At first glance, this color-coded LP appears to live up to Cuomo's promise: the singer swears like a sailor throughout an album that's helmed by Dave Sitek, the moody mastermind behind TV on the Radio.
Superficially, these are elements that could be part of an album that showcases a darker Weezer, but the vibe of The Black Album is sunny and playful.
Filled with bossa nova rhythms, glam stomps, and power pop, The Black Album moves swiftly and stylishly, deliberately generating memes as rapidly as it spins out hooks.

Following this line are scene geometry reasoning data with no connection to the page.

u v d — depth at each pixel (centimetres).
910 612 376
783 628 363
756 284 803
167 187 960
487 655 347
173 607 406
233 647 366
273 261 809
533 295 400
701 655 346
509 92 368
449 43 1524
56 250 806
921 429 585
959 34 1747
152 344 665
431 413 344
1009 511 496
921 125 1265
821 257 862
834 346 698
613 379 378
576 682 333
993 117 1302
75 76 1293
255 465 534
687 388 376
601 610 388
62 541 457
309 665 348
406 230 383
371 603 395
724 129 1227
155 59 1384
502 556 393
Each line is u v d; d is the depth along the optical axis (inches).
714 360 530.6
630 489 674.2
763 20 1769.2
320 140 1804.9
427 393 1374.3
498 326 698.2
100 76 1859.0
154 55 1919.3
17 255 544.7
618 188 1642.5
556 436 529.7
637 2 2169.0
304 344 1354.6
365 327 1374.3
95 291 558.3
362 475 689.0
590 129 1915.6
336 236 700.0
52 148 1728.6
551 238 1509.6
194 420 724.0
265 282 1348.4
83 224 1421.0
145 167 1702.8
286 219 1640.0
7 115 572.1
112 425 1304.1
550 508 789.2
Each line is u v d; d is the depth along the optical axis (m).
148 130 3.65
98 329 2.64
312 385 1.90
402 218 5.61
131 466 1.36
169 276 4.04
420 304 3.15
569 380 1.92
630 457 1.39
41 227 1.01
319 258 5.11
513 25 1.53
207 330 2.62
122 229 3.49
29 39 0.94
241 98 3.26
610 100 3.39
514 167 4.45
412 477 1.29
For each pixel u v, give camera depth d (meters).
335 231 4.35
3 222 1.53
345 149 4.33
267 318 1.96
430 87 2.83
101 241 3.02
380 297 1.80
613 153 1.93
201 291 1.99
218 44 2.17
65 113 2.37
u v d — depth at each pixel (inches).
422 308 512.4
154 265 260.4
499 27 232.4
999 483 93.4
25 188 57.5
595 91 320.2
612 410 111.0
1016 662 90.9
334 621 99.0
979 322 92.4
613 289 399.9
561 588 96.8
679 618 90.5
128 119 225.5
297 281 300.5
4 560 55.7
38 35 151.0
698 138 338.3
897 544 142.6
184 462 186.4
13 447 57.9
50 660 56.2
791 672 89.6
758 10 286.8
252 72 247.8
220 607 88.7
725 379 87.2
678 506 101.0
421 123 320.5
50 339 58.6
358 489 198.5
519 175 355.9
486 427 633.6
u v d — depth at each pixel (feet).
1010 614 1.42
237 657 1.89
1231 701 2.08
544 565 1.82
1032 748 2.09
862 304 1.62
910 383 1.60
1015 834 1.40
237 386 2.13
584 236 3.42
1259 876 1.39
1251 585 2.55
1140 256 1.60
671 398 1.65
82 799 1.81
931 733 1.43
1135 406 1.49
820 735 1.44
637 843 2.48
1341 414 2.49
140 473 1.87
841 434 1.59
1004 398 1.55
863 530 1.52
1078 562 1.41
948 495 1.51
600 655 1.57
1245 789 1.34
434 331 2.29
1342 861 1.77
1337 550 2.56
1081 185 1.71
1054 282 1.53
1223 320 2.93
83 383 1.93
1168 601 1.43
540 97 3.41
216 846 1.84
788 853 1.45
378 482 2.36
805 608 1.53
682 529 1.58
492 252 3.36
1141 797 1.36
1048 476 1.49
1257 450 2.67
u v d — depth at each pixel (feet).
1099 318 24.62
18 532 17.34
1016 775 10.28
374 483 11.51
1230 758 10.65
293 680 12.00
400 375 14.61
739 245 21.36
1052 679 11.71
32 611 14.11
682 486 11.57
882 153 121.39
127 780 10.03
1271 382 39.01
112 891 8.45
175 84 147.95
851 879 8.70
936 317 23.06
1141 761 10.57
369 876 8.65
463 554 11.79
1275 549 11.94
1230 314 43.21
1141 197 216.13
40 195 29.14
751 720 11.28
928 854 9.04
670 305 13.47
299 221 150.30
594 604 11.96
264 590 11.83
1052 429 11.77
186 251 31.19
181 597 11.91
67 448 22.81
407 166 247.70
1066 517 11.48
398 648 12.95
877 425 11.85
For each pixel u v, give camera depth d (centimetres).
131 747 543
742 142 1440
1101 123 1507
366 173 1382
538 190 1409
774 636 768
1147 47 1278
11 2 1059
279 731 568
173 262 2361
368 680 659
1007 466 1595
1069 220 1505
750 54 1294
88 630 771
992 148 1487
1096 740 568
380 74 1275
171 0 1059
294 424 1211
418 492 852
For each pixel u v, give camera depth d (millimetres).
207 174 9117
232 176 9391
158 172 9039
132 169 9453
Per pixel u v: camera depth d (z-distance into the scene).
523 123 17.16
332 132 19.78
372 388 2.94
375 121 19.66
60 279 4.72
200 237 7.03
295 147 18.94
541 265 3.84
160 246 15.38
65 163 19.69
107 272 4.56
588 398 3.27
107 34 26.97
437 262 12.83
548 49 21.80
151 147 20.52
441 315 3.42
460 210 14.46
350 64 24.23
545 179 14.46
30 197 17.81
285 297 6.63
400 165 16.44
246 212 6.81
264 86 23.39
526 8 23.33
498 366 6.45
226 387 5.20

There's no other way to classify "Zombie Bastards," a song designed to play equally well as bumper music and fan-made videos, a song where Cuomo knows that the title alone carries the tune's water, so he runs out the lyrics to the chorus with "keep on blah blah blah." This isn't a sign of laziness so much as economy.
He'll deploy his wit when he needs to -- witness the devious Neil Young dig at the start of "Byzantine," co-written with Laura Jane Grace -- but he also realizes that pop is the alchemy between catch phrases and catchy melodies, where the sum is greater than the parts.
Sitek's studio sharps provides an invaluable assist in this regard, pumping up the mean pop and skewed art aspects of Weezer in equal measure.
Unlike Pacific Daydream or The White Album, The Black Album doesn't appear to have designs on modern rock radio; there may be sops to the audience, but there's no attempt to chase a trend.
All this means is that The Black Album feels like the most fully realized latter-day Weezer album: it may flagrantly draw from old and new elements of pop culture, yet it belongs to its own feverish world.